Google's client libraries support legacy versions of Node.js runtimes on a best-efforts basis with the following warnings:

  • Legacy versions are not tested in continuous integration.
  • Some security patches and features cannot be backported.
  • Dependencies cannot be kept up-to-date.

Client libraries targeting some end-of-life versions of Node.js are available, and can be installed through npm dist-tags. The dist-tags follow the naming convention legacy-(version). For example, npm install gcp-metadata@legacy-8 installs client libraries for versions compatible with Node.js 8.

Versioning

This library follows Semantic Versioning.

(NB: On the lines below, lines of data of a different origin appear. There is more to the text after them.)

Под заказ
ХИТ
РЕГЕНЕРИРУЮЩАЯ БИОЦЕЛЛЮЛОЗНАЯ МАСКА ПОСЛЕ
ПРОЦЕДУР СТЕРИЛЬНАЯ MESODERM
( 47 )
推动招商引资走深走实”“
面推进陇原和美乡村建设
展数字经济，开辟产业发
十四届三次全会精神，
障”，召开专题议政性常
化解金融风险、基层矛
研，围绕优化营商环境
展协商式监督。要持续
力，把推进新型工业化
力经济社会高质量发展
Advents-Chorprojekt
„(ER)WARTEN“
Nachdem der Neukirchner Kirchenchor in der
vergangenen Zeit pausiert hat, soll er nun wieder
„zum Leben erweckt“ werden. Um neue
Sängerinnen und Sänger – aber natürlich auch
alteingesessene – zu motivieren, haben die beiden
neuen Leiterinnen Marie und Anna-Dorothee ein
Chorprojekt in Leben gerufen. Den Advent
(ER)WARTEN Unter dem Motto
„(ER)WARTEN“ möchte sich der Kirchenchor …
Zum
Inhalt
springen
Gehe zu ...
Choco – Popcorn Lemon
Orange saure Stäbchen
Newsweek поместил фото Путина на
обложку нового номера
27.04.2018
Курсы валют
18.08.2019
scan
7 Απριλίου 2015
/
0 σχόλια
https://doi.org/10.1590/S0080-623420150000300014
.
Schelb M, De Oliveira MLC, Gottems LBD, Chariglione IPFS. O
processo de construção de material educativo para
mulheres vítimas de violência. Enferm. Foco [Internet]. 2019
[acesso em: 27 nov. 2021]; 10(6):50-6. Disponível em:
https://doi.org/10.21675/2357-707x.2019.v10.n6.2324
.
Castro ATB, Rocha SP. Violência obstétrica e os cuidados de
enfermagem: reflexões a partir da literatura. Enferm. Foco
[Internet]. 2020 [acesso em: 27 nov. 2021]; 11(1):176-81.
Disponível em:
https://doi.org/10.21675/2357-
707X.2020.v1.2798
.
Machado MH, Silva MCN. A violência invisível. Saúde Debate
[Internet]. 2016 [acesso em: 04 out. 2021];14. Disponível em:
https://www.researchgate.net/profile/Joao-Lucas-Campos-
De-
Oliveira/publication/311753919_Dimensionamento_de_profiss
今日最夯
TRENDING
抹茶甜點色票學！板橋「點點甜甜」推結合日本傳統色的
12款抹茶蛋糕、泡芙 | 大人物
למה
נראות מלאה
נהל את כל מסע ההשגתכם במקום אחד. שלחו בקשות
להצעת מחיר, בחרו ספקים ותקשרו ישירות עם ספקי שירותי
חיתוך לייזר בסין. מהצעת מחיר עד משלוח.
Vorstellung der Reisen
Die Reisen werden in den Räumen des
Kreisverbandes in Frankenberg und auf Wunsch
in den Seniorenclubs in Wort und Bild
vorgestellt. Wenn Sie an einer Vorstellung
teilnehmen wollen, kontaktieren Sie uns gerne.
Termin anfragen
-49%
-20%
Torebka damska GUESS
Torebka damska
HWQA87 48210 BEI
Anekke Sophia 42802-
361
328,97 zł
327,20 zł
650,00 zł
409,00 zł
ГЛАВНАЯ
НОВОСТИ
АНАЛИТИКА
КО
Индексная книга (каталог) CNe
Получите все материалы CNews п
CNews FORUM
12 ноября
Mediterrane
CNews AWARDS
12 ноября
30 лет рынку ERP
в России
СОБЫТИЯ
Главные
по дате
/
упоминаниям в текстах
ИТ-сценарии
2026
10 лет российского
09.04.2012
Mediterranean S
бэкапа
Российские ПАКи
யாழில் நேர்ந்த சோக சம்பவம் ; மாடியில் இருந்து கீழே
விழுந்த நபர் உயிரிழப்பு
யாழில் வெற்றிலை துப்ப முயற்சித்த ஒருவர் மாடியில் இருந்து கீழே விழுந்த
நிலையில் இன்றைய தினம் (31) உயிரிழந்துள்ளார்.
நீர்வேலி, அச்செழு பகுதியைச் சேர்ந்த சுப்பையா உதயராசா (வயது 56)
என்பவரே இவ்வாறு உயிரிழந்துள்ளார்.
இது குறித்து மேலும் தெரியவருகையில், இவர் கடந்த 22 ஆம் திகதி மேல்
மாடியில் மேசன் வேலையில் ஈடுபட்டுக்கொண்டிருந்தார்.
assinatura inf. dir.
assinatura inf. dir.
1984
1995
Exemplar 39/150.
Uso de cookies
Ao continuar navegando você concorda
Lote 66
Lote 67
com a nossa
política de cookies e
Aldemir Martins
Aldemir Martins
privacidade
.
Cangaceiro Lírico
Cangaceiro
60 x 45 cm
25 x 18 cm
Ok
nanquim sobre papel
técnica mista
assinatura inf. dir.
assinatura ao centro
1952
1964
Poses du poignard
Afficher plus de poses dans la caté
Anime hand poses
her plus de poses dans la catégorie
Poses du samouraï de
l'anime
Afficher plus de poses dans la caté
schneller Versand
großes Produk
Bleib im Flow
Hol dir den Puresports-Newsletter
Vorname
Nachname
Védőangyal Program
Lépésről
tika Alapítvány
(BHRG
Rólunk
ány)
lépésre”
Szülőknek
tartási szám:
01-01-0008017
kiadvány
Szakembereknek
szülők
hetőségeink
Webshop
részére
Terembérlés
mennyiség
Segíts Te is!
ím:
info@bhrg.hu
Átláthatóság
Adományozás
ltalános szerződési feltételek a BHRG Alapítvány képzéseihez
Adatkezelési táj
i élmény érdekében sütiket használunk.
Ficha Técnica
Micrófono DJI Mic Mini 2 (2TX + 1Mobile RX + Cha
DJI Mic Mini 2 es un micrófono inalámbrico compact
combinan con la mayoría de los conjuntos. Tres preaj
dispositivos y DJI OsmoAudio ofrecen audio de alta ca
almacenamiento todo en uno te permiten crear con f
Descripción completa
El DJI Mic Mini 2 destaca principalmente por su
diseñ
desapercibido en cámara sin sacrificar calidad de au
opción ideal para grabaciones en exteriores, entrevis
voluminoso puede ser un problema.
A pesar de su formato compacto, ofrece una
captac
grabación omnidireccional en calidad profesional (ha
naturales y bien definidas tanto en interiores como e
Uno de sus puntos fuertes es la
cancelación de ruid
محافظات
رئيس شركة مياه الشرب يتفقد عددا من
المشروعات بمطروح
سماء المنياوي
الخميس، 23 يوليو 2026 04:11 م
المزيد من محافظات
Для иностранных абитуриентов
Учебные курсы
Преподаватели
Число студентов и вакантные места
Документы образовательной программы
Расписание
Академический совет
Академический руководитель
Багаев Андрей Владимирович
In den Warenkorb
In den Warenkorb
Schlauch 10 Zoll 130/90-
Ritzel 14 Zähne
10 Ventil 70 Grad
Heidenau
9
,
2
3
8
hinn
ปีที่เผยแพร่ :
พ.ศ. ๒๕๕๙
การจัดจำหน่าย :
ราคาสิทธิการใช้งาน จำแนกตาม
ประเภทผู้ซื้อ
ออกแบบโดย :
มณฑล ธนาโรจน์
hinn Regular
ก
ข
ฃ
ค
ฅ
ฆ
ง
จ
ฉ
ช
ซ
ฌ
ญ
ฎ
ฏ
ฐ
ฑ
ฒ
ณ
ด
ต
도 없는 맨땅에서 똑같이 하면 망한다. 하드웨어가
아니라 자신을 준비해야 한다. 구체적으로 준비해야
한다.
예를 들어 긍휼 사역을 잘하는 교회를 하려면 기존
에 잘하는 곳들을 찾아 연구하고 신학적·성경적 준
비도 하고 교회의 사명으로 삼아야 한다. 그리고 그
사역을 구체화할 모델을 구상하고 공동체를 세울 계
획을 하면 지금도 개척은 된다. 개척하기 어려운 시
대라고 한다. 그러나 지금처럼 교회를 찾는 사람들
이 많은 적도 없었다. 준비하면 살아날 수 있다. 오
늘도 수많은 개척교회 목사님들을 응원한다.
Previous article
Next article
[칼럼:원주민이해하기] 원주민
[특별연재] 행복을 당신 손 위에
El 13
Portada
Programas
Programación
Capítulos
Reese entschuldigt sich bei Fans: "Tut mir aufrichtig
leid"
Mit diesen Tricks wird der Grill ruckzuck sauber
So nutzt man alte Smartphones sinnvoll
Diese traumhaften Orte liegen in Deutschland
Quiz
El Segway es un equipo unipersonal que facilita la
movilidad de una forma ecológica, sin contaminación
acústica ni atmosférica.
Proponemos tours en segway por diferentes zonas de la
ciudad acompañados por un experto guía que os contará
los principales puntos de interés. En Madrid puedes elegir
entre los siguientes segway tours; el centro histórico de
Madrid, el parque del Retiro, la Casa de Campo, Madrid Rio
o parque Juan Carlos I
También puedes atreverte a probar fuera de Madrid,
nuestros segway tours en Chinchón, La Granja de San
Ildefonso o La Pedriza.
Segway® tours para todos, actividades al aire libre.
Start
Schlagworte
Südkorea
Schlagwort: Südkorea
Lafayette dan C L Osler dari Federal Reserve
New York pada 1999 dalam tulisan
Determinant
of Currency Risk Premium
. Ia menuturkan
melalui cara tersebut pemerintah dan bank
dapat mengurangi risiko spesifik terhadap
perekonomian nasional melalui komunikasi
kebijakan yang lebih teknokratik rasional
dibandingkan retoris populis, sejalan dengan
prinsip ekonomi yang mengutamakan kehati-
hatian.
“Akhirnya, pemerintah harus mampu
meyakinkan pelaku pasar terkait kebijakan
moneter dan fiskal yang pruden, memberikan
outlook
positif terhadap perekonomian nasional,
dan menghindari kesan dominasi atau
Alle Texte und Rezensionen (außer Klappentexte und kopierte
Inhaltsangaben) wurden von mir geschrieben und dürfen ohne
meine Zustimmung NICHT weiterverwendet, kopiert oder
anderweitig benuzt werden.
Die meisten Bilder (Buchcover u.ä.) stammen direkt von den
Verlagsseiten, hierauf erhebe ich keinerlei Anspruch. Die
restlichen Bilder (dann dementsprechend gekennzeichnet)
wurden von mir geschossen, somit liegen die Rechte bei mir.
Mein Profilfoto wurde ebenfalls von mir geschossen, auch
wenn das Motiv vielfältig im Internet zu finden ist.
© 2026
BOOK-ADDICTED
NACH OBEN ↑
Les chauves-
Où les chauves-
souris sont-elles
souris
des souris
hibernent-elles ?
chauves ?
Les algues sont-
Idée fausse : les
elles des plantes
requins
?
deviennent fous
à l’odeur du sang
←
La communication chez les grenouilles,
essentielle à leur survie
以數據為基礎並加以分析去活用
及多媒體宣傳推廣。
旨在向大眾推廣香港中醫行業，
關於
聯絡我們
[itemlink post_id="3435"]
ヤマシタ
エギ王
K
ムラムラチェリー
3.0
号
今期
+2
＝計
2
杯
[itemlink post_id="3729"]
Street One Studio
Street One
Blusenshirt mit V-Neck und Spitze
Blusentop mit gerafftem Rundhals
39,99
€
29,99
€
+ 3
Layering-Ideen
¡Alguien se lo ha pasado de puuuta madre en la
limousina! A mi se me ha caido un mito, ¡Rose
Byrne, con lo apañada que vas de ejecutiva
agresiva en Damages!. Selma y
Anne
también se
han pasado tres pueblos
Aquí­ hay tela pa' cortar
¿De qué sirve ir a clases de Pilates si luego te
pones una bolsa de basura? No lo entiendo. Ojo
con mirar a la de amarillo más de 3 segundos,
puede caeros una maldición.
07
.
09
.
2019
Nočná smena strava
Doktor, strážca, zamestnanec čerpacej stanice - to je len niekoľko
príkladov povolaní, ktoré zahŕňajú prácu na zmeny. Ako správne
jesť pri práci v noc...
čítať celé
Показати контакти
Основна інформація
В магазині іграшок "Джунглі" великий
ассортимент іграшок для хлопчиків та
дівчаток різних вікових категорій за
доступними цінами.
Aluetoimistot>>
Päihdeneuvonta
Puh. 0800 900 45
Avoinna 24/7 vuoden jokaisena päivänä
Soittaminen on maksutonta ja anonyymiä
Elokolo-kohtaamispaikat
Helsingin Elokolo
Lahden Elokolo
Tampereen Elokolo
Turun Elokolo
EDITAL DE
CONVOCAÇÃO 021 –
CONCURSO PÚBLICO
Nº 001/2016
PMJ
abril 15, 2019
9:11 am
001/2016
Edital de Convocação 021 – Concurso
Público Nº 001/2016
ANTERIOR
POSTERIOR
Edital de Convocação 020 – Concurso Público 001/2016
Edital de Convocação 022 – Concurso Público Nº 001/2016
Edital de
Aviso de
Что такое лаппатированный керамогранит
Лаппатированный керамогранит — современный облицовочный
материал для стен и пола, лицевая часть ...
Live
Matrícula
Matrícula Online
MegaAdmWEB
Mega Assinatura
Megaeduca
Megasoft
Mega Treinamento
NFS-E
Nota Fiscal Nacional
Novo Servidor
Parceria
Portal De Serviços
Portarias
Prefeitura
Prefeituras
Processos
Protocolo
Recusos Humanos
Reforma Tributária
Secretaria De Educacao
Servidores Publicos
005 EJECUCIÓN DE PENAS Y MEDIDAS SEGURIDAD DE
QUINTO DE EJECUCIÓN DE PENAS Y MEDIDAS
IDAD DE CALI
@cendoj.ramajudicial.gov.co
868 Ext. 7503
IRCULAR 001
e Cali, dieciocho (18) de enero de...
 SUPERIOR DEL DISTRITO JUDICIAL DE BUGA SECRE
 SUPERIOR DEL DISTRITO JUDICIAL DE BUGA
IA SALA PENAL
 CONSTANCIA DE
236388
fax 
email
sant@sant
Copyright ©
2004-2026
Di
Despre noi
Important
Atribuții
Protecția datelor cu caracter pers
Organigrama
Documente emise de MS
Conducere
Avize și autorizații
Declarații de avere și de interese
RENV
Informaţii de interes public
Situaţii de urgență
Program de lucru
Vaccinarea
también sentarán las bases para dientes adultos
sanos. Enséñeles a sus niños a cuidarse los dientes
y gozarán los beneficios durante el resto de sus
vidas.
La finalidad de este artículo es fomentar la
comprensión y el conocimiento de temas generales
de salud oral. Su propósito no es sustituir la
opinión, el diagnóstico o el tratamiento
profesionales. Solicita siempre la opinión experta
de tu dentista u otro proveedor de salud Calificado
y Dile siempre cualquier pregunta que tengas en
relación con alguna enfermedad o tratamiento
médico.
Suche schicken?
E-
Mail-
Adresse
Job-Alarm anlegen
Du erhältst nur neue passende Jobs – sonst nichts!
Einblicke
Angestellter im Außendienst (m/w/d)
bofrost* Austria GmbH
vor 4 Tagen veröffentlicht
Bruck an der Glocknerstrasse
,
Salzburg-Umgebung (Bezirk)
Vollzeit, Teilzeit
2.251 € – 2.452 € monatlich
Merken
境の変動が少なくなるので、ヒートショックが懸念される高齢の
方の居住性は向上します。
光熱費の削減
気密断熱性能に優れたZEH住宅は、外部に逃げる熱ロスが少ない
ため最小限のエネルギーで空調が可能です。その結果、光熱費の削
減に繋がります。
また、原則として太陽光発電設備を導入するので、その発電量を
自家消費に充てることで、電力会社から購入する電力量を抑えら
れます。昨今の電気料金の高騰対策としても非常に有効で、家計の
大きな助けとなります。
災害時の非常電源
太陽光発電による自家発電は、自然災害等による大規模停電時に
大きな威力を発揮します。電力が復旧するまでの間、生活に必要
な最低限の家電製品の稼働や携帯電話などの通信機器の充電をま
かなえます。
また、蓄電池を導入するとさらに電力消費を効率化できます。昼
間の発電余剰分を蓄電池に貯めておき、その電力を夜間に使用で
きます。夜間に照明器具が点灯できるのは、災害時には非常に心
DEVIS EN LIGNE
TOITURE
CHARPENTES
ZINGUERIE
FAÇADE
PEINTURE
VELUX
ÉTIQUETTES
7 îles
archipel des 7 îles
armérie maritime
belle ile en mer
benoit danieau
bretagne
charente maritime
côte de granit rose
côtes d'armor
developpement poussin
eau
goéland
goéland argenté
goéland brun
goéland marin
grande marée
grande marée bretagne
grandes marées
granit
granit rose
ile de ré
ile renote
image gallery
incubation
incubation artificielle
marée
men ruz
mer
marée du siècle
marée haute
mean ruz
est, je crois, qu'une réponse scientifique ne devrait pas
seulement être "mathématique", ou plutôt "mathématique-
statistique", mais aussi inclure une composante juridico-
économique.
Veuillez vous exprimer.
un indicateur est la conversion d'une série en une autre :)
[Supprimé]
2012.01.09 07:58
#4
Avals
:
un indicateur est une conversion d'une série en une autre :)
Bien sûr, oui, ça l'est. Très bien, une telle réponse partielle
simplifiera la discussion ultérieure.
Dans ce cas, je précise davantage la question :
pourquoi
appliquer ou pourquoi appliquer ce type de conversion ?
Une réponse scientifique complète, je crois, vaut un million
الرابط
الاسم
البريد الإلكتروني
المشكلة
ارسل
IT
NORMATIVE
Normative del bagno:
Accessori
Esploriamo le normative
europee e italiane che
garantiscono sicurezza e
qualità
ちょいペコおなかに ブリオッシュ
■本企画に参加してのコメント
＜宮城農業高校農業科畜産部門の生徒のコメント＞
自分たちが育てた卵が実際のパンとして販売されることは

This library is considered to be stable. The code surface will not change in backwards-incompatible ways unless absolutely necessary (e.g. because of critical security issues) or with an extensive deprecation period. Issues and requests against stable libraries are addressed with the highest priority.

More Information: Google Cloud Platform Launch Stages

Contributing

Contributions welcome! See the Contributing Guide.

Please note that this README.md, the samples/README.md, and a variety of configuration files in this repository (including .nycrc and tsconfig.json) are generated from a central template. To edit one of these files, make an edit to its templates in directory.